▶ [What the task requires]
Report back every line from the entries below in which the word "backspace" occurs.

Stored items
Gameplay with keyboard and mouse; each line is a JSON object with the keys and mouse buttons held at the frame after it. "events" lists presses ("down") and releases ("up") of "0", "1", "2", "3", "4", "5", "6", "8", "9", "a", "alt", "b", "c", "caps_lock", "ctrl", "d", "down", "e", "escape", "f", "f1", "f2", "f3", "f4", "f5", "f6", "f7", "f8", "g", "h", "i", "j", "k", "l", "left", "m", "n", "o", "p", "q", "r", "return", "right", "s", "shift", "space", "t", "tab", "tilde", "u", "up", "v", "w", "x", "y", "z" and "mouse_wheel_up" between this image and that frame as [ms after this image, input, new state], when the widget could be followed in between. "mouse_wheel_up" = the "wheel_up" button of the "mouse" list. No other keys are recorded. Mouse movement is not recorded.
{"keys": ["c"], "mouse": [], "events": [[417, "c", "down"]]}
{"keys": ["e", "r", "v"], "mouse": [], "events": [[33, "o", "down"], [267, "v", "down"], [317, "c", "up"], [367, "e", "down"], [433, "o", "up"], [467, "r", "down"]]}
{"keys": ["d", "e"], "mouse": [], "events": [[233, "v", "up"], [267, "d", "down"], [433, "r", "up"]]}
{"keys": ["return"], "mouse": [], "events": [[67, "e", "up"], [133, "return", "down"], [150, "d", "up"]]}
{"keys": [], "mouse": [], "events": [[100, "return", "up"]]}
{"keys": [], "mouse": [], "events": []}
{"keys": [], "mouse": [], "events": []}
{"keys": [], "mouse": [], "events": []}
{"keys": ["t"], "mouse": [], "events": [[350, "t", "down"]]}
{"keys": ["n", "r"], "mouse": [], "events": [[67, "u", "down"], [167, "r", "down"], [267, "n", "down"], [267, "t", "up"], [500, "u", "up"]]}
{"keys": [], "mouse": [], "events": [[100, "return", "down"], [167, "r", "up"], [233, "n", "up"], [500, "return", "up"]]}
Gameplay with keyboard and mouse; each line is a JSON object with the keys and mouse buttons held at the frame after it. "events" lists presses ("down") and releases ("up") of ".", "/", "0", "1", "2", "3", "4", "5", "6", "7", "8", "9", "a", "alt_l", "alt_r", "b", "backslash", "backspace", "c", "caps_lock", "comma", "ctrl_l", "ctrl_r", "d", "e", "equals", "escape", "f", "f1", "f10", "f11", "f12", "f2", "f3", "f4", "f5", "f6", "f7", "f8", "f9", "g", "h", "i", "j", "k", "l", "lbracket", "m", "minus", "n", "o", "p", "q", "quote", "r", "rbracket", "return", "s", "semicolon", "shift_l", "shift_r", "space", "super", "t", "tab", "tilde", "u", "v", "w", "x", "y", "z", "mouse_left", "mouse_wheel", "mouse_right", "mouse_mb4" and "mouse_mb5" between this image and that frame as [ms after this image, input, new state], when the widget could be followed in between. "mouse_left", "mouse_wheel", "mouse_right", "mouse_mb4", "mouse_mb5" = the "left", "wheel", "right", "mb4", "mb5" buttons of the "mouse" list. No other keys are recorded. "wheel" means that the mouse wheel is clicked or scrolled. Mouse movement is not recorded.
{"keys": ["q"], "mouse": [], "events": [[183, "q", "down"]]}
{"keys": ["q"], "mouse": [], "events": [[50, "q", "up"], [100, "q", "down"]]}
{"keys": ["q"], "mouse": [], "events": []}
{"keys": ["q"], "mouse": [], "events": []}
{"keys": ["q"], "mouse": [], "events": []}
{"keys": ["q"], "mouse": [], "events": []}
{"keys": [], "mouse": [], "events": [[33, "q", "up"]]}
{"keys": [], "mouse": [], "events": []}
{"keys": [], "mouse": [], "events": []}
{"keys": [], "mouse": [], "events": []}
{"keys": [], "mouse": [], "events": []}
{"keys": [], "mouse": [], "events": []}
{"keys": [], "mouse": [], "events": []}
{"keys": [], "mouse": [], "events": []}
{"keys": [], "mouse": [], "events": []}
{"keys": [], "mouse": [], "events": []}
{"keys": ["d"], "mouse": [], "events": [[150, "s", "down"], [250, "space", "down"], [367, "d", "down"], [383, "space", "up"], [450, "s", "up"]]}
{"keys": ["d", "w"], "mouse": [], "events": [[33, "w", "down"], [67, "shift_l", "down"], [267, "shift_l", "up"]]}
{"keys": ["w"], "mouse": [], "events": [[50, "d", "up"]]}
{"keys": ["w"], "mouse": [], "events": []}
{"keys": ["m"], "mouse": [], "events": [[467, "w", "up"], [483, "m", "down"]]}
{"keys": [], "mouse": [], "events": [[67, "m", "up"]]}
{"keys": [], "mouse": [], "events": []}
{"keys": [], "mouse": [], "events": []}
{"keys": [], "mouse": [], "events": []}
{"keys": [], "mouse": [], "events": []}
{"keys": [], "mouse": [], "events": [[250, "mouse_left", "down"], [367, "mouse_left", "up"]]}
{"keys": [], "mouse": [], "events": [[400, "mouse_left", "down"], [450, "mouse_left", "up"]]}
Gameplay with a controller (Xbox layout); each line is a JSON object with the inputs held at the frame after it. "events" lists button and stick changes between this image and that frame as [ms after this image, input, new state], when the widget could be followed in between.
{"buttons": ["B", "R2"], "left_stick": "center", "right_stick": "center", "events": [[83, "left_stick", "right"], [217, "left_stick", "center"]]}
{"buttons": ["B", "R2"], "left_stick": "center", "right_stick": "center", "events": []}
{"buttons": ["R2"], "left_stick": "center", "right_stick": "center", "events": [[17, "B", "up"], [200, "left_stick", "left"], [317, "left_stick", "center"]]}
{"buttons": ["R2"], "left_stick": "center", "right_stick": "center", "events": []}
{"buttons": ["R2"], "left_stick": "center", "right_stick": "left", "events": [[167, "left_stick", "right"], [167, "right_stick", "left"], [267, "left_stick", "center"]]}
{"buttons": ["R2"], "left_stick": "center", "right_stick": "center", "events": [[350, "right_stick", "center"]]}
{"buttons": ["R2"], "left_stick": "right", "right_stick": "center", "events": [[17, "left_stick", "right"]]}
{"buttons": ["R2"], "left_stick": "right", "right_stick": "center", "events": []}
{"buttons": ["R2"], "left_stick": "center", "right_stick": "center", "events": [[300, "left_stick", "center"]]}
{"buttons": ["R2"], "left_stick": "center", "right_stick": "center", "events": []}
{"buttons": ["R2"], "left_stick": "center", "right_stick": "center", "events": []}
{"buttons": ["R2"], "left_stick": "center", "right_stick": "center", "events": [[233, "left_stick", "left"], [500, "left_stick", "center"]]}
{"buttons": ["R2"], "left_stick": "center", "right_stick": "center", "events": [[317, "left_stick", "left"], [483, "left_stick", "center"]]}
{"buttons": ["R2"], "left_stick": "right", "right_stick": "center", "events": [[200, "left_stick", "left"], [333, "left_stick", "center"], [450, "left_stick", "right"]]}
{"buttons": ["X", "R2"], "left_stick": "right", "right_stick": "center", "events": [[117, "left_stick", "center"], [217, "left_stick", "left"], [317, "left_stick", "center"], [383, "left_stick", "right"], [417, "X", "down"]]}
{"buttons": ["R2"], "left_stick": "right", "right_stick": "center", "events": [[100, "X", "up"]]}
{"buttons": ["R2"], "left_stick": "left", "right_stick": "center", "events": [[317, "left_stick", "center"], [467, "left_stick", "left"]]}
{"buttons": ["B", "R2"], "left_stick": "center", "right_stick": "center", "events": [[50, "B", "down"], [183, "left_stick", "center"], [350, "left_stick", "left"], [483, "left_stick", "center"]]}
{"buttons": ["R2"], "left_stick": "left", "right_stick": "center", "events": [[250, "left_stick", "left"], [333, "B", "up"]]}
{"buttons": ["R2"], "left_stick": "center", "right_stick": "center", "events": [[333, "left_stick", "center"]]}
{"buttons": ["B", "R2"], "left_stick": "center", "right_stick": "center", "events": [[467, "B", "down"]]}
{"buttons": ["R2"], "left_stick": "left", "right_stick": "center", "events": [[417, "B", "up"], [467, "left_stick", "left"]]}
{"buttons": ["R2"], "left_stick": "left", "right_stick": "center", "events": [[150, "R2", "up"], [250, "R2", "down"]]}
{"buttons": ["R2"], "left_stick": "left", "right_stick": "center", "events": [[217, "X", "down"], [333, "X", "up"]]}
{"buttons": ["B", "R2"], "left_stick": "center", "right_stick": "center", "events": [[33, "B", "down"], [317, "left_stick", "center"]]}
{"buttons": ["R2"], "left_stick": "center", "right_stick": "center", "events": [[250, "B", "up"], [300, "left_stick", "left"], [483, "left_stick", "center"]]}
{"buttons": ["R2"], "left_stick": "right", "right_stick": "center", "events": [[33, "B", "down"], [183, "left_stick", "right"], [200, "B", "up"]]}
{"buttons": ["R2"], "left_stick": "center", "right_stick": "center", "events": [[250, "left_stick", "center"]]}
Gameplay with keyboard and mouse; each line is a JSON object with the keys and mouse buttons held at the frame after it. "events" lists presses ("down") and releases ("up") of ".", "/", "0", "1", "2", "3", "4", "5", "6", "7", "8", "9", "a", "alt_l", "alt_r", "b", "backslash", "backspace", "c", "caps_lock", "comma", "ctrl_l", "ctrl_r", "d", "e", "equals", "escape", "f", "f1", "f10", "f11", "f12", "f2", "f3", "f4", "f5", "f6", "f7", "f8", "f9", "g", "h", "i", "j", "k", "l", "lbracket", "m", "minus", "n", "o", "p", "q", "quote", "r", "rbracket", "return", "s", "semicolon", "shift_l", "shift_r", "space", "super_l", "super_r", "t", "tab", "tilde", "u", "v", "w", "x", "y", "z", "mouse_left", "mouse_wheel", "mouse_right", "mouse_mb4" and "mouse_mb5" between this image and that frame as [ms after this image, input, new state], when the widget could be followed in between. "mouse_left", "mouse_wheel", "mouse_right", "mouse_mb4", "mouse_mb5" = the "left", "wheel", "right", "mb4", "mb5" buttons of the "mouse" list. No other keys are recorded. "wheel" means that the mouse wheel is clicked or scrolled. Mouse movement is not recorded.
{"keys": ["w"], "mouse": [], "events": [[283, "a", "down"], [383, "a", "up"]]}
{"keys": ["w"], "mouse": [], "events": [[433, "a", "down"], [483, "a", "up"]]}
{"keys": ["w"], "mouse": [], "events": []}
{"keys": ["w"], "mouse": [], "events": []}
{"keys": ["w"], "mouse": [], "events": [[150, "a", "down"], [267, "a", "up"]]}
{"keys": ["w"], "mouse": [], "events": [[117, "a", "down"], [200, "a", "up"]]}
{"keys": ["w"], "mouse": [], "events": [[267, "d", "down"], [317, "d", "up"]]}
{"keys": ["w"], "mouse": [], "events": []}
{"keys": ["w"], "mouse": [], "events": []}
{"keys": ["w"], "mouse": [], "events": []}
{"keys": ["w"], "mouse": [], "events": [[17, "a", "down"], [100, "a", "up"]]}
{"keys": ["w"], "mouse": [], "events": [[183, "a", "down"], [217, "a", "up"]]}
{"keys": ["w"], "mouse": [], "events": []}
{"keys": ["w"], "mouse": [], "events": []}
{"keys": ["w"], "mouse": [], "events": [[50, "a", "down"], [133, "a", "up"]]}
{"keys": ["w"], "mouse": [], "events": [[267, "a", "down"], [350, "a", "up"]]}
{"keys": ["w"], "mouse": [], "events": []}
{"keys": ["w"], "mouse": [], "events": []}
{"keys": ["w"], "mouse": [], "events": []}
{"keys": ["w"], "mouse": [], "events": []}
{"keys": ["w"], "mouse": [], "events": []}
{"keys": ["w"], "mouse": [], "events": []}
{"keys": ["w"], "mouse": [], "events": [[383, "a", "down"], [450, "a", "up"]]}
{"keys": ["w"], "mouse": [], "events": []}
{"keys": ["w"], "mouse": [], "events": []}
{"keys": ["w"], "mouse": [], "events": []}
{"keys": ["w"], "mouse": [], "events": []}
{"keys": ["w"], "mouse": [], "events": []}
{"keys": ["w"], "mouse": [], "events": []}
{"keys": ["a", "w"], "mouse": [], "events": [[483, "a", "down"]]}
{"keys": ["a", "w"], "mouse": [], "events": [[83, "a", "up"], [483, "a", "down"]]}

▶ [Output below]
Gameplay with keyboard and mouse; each line is a JSON object with the keys and mouse buttons held at the frame after it. "events" lists presses ("down") and releases ("up") of ".", "/", "0", "1", "2", "3", "4", "5", "6", "7", "8", "9", "a", "alt_l", "alt_r", "b", "backslash", "backspace", "c", "caps_lock", "comma", "ctrl_l", "ctrl_r", "d", "e", "equals", "escape", "f", "f1", "f10", "f11", "f12", "f2", "f3", "f4", "f5", "f6", "f7", "f8", "f9", "g", "h", "i", "j", "k", "l", "lbracket", "m", "minus", "n", "o", "p", "q", "quote", "r", "rbracket", "return", "s", "semicolon", "shift_l", "shift_r", "space", "super", "t", "tab", "tilde", "u", "v", "w", "x", "y", "z", "mouse_left", "mouse_wheel", "mouse_right", "mouse_mb4" and "mouse_mb5" between this image and that frame as [ms after this image, input, new state], when the widget could be followed in between. "mouse_left", "mouse_wheel", "mouse_right", "mouse_mb4", "mouse_mb5" = the "left", "wheel", "right", "mb4", "mb5" buttons of the "mouse" list. No other keys are recorded. "wheel" means that the mouse wheel is clicked or scrolled. Mouse movement is not recorded.
Gameplay with keyboard and mouse; each line is a JSON object with the keys and mouse buttons held at the frame after it. "events" lists presses ("down") and releases ("up") of ".", "/", "0", "1", "2", "3", "4", "5", "6", "7", "8", "9", "a", "alt_l", "alt_r", "b", "backslash", "backspace", "c", "caps_lock", "comma", "ctrl_l", "ctrl_r", "d", "e", "equals", "escape", "f", "f1", "f10", "f11", "f12", "f2", "f3", "f4", "f5", "f6", "f7", "f8", "f9", "g", "h", "i", "j", "k", "l", "lbracket", "m", "minus", "n", "o", "p", "q", "quote", "r", "rbracket", "return", "s", "semicolon", "shift_l", "shift_r", "space", "super_l", "super_r", "t", "tab", "tilde", "u", "v", "w", "x", "y", "z", "mouse_left", "mouse_wheel", "mouse_right", "mouse_mb4" and "mouse_mb5" between this image and that frame as [ms after this image, input, new state], when the widget could be followed in between. "mouse_left", "mouse_wheel", "mouse_right", "mouse_mb4", "mouse_mb5" = the "left", "wheel", "right", "mb4", "mb5" buttons of the "mouse" list. No other keys are recorded. "wheel" means that the mouse wheel is clicked or scrolled. Mouse movement is not recorded.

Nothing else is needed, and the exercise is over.